* Start Source excerpt *

LeetCode-in-Java

3047. Find the Largest Area of Square Inside Two Rectangles

Medium

There exist n rectangles in a 2D plane. You are given two 0-indexed 2D integer arrays bottomLeft and topRight, both of size n x 2, where bottomLeft[i] and topRight[i] represent the bottom-left and top-right coordinates of the ith rectangle respectively.

You can select a region formed from the intersection of two of the given rectangles. You need to find the largest area of a square that can fit inside this region if you select the region optimally.

Return the largest possible area of a square, or 0 if there do not exist any intersecting regions between the rectangles.

Example 1:

Input: bottomLeft = [[1,1],[2,2],[3,1]], topRight = [[3,3],[4,4],[6,6]]

Output: 1

Explanation: A square with side length 1 can fit inside either the intersecting region of rectangle 0 and rectangle 1, or the intersecting region of rectangle 1 and rectangle 2. Hence the largest area is side * side which is 1 * 1 == 1.

It can be shown that a square with a greater side length can not fit inside any intersecting region.

Example 2:

Input: bottomLeft = [[1,1],[2,2],[1,2]], topRight = [[3,3],[4,4],[3,4]]

Output: 1

Explanation: A square with side length 1 can fit inside either the intersecting region of rectangle 0 and rectangle 1, the intersecting region of rectangle 1 and rectangle 2, or the intersection region of all 3 rectangles. Hence the largest area is side * side which is 1 * 1 == 1.

* End Source excerpt *
* Start Data shown *

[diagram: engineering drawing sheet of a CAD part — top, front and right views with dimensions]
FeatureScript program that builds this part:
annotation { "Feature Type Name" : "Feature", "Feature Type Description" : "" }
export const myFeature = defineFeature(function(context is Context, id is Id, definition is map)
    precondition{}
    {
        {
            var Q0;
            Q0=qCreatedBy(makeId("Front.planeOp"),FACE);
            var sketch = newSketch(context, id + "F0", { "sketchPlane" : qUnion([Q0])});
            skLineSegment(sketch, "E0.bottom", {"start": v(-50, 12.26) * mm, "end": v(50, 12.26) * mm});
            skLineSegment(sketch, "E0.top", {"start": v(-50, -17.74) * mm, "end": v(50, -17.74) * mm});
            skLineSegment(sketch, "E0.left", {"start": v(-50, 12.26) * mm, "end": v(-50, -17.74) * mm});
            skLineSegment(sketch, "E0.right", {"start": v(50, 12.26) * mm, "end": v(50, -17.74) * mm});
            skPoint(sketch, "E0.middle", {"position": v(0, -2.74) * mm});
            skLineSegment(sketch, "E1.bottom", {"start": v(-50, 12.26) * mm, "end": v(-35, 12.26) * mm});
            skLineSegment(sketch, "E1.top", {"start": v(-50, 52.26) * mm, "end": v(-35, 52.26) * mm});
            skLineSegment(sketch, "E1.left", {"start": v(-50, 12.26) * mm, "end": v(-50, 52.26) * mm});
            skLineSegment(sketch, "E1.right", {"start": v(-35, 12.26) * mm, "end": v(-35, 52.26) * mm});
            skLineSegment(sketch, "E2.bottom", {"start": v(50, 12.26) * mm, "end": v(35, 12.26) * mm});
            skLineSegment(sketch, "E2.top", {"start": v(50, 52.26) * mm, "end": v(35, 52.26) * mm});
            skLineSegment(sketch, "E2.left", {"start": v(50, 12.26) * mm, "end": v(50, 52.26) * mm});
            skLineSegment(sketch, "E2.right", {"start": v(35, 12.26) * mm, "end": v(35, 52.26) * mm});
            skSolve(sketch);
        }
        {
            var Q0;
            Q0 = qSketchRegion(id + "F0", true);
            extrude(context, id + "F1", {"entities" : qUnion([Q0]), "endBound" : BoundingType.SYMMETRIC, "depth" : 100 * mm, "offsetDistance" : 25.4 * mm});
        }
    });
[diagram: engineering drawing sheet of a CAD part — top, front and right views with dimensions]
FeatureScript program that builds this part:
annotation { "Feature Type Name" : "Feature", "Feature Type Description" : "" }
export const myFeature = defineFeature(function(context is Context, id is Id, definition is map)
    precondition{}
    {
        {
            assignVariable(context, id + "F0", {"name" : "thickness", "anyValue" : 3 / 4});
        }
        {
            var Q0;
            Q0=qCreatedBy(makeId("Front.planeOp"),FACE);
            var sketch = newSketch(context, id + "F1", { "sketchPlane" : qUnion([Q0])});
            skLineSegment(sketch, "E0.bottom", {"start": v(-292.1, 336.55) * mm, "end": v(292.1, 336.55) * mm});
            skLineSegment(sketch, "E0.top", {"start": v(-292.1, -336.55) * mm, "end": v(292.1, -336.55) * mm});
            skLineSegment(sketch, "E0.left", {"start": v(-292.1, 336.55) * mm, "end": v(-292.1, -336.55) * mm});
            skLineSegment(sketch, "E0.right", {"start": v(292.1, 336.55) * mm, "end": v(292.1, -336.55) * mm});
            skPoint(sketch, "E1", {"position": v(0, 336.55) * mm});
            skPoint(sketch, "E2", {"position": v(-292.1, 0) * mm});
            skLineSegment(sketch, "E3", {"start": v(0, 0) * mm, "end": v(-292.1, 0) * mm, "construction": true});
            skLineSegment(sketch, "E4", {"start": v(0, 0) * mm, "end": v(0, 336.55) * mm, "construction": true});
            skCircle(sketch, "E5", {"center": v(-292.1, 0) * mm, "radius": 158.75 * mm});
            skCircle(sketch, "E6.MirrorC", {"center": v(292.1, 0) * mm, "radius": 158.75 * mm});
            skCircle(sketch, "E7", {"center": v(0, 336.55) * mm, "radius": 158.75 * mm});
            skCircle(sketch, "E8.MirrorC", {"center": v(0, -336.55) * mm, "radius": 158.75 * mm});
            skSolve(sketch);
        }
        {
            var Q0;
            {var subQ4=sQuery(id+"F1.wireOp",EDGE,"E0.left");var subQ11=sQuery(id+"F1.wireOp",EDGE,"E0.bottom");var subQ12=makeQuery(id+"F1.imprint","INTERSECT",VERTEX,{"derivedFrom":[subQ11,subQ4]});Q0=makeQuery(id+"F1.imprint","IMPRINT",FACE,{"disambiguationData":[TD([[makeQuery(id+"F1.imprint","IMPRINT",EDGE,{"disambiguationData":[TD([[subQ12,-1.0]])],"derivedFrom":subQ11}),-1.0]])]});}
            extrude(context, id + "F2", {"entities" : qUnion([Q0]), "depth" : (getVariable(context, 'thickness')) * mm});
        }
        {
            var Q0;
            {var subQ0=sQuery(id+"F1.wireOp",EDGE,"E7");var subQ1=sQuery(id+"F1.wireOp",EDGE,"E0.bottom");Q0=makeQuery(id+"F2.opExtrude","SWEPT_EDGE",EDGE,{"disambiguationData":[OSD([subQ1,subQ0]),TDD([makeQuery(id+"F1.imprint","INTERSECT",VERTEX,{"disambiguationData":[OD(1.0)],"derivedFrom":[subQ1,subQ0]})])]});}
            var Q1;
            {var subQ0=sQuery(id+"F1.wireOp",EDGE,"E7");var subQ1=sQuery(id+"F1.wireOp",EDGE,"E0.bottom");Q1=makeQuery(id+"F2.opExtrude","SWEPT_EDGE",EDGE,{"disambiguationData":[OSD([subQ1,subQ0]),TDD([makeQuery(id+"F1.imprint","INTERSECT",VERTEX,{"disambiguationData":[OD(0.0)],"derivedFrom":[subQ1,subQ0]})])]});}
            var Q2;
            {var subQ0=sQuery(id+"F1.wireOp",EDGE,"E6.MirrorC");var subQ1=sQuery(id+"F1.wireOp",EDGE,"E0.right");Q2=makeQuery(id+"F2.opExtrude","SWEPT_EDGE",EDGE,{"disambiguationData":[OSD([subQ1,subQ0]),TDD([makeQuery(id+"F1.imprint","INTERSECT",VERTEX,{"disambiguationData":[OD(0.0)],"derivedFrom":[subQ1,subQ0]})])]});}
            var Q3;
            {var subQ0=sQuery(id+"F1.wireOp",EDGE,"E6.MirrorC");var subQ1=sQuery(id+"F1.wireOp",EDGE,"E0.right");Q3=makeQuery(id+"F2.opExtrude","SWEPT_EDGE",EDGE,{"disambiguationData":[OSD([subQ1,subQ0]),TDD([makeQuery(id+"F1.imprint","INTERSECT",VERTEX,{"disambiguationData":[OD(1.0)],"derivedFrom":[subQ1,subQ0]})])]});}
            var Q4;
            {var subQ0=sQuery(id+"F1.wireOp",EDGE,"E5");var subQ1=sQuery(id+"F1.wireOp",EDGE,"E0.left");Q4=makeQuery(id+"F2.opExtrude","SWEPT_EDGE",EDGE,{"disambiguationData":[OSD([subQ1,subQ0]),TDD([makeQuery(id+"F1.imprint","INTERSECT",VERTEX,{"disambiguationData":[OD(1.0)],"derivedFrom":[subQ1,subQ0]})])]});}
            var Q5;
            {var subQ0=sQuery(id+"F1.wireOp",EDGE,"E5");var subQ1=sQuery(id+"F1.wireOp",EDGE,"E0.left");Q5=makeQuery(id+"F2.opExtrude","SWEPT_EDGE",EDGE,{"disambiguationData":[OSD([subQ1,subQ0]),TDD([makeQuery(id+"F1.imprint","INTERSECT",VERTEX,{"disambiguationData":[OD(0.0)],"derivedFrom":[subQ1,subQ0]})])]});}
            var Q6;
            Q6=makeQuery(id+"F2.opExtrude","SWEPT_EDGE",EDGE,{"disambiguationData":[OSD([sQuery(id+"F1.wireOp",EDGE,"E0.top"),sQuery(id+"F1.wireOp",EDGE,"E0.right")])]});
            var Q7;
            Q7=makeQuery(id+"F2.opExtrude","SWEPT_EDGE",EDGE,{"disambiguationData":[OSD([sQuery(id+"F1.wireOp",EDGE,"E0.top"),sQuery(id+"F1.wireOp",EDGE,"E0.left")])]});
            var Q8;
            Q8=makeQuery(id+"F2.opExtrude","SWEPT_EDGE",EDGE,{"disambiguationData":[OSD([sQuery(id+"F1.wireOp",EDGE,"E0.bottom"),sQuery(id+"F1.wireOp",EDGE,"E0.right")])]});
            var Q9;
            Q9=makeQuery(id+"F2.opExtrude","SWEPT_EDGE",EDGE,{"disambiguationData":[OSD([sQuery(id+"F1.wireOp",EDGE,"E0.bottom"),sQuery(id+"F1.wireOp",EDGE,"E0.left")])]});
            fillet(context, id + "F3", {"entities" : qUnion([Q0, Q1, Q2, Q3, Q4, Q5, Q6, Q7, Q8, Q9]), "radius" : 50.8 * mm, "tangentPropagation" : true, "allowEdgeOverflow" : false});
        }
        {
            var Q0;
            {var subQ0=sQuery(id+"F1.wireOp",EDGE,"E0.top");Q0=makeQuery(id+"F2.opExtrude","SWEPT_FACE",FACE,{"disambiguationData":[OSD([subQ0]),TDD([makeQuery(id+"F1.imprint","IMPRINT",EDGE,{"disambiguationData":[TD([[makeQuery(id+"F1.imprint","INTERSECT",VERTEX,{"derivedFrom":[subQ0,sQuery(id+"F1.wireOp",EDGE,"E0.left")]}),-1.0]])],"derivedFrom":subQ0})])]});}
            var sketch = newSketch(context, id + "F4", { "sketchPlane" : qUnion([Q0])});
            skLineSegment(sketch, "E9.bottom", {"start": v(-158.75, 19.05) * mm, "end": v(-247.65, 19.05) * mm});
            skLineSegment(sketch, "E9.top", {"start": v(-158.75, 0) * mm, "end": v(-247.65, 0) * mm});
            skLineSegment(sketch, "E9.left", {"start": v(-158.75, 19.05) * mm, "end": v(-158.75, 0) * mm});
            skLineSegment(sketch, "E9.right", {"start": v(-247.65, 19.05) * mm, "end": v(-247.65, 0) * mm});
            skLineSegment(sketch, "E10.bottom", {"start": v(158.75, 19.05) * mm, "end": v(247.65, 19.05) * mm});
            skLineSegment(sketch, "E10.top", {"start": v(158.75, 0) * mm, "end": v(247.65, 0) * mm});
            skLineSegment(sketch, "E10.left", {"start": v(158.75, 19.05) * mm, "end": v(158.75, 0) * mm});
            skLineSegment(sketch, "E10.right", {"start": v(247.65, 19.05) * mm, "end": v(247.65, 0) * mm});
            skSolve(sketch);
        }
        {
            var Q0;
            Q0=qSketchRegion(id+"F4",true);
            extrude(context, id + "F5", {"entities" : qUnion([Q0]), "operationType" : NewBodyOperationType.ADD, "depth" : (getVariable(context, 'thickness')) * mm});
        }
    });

* End Data shown *

**Problems:**
A) Copy the part of the rectangle problem starting with "3047. Find the" and going on through "between the rectangles.".
B) Write the listing as a numbered list, leaving out blank lines. Start with its first line and go on through the line with "Q0 = qSketchRegion(id", including both.

**Answers below:**
A)
3047. Find the Largest Area of Square Inside Two Rectangles

Medium

There exist n rectangles in a 2D plane. You are given two 0-indexed 2D integer arrays bottomLeft and topRight, both of size n x 2, where bottomLeft[i] and topRight[i] represent the bottom-left and top-right coordinates of the ith rectangle respectively.

You can select a region formed from the intersection of two of the given rectangles. You need to find the largest area of a square that can fit inside this region if you select the region optimally.

Return the largest possible area of a square, or 0 if there do not exist any intersecting regions between the rectangles.

B)
1. [diagram: engineering drawing sheet of a CAD part — top, front and right views with dimensions]
2. FeatureScript program that builds this part:
3. annotation { "Feature Type Name" : "Feature", "Feature Type Description" : "" }
4. export const myFeature = defineFeature(function(context is Context, id is Id, definition is map)
5.     precondition{}
6.     {
7.         {
8.             var Q0;
9.             Q0=qCreatedBy(makeId("Front.planeOp"),FACE);
10.             var sketch = newSketch(context, id + "F0", { "sketchPlane" : qUnion([Q0])});
11.             skLineSegment(sketch, "E0.bottom", {"start": v(-50, 12.26) * mm, "end": v(50, 12.26) * mm});
12.             skLineSegment(sketch, "E0.top", {"start": v(-50, -17.74) * mm, "end": v(50, -17.74) * mm});
13.             skLineSegment(sketch, "E0.left", {"start": v(-50, 12.26) * mm, "end": v(-50, -17.74) * mm});
14.             skLineSegment(sketch, "E0.right", {"start": v(50, 12.26) * mm, "end": v(50, -17.74) * mm});
15.             skPoint(sketch, "E0.middle", {"position": v(0, -2.74) * mm});
16.             skLineSegment(sketch, "E1.bottom", {"start": v(-50, 12.26) * mm, "end": v(-35, 12.26) * mm});
17.             skLineSegment(sketch, "E1.top", {"start": v(-50, 52.26) * mm, "end": v(-35, 52.26) * mm});
18.             skLineSegment(sketch, "E1.left", {"start": v(-50, 12.26) * mm, "end": v(-50, 52.26) * mm});
19.             skLineSegment(sketch, "E1.right", {"start": v(-35, 12.26) * mm, "end": v(-35, 52.26) * mm});
20.             skLineSegment(sketch, "E2.bottom", {"start": v(50, 12.26) * mm, "end": v(35, 12.26) * mm});
21.             skLineSegment(sketch, "E2.top", {"start": v(50, 52.26) * mm, "end": v(35, 52.26) * mm});
22.             skLineSegment(sketch, "E2.left", {"start": v(50, 12.26) * mm, "end": v(50, 52.26) * mm});
23.             skLineSegment(sketch, "E2.right", {"start": v(35, 12.26) * mm, "end": v(35, 52.26) * mm});
24.             skSolve(sketch);
25.         }
26.         {
27.             var Q0;
28.             Q0 = qSketchRegion(id + "F0", true);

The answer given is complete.